- **Action item**
Can you copy the text of the items word for word, from the very start through the line containing "info@easyapotheke.ag", with both ends included and the pictures left out?

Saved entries
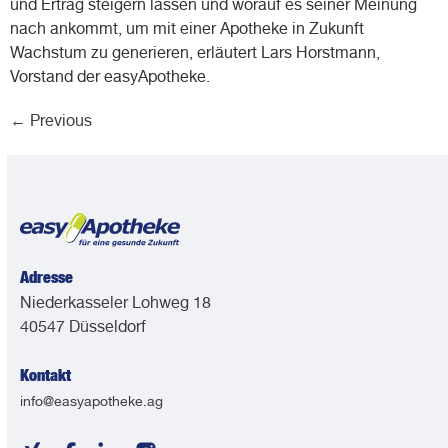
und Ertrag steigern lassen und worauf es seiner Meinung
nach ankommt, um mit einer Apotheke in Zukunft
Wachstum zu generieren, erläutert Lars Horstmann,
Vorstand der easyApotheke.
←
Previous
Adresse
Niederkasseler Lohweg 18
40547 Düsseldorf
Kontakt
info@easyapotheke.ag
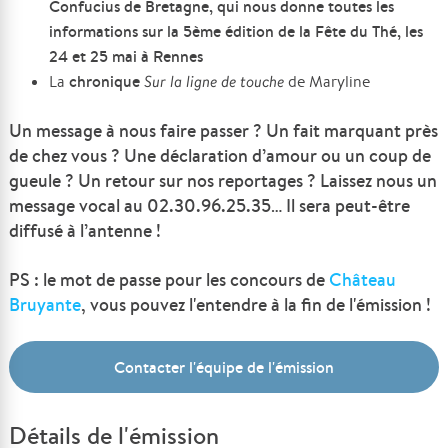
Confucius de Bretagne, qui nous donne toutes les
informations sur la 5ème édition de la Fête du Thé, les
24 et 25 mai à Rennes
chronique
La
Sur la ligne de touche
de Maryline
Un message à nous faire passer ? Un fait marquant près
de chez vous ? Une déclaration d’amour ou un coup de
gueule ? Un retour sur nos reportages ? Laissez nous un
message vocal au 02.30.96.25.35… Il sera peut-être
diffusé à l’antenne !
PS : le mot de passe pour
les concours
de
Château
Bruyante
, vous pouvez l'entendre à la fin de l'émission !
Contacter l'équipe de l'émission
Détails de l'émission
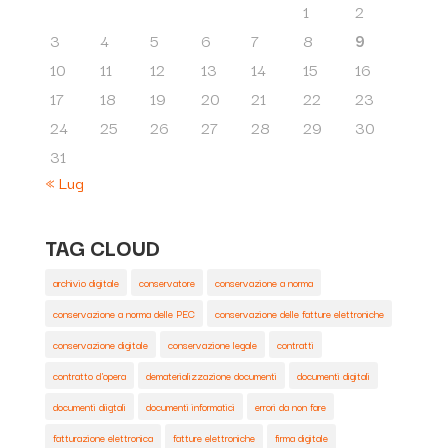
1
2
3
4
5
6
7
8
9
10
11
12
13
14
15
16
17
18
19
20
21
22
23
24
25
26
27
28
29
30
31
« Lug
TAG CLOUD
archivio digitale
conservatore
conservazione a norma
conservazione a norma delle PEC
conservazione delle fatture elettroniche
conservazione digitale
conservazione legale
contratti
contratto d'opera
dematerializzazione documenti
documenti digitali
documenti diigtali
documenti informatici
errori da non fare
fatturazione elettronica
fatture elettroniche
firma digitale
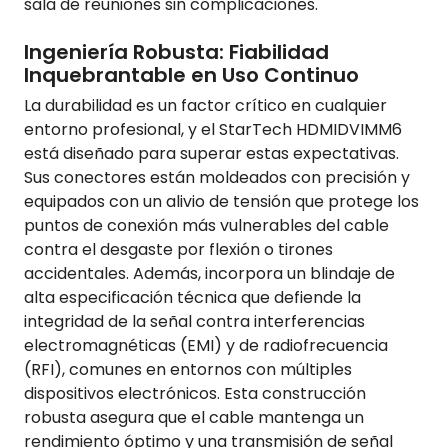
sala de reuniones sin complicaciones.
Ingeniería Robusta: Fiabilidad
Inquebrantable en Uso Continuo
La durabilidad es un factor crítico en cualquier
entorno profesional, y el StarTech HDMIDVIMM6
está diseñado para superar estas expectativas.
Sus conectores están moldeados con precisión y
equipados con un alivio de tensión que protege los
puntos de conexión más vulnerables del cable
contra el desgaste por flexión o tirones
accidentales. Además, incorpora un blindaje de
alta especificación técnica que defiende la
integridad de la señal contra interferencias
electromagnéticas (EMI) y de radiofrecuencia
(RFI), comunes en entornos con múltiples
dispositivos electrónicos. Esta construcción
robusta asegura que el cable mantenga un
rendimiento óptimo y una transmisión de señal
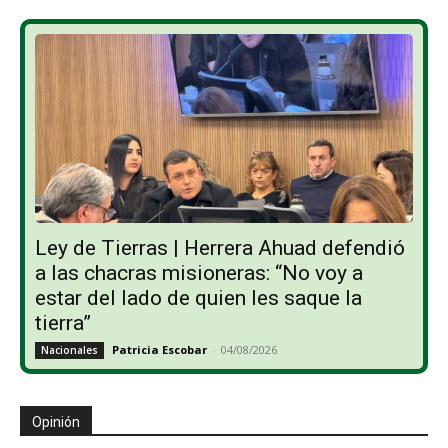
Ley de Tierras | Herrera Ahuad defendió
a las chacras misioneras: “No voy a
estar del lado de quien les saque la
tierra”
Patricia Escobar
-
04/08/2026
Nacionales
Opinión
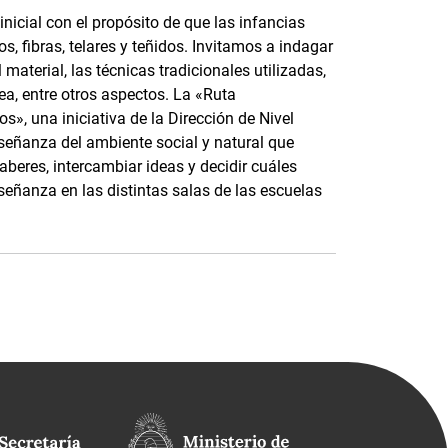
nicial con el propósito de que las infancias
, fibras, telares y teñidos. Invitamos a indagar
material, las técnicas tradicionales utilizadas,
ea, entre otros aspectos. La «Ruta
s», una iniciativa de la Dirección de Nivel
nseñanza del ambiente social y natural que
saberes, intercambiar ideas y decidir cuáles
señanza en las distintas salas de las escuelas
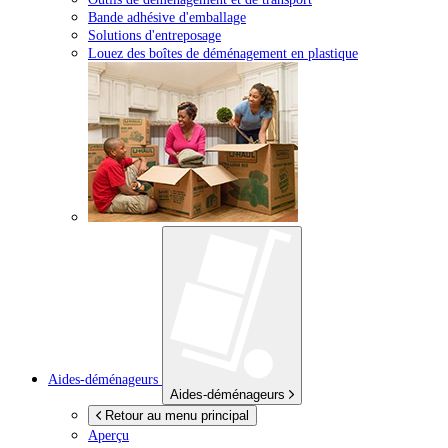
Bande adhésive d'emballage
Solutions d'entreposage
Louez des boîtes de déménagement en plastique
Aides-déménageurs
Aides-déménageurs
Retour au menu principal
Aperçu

- **Reply to the exercise**
und Ertrag steigern lassen und worauf es seiner Meinung
nach ankommt, um mit einer Apotheke in Zukunft
Wachstum zu generieren, erläutert Lars Horstmann,
Vorstand der easyApotheke.
←
Previous
Adresse
Niederkasseler Lohweg 18
40547 Düsseldorf
Kontakt
info@easyapotheke.ag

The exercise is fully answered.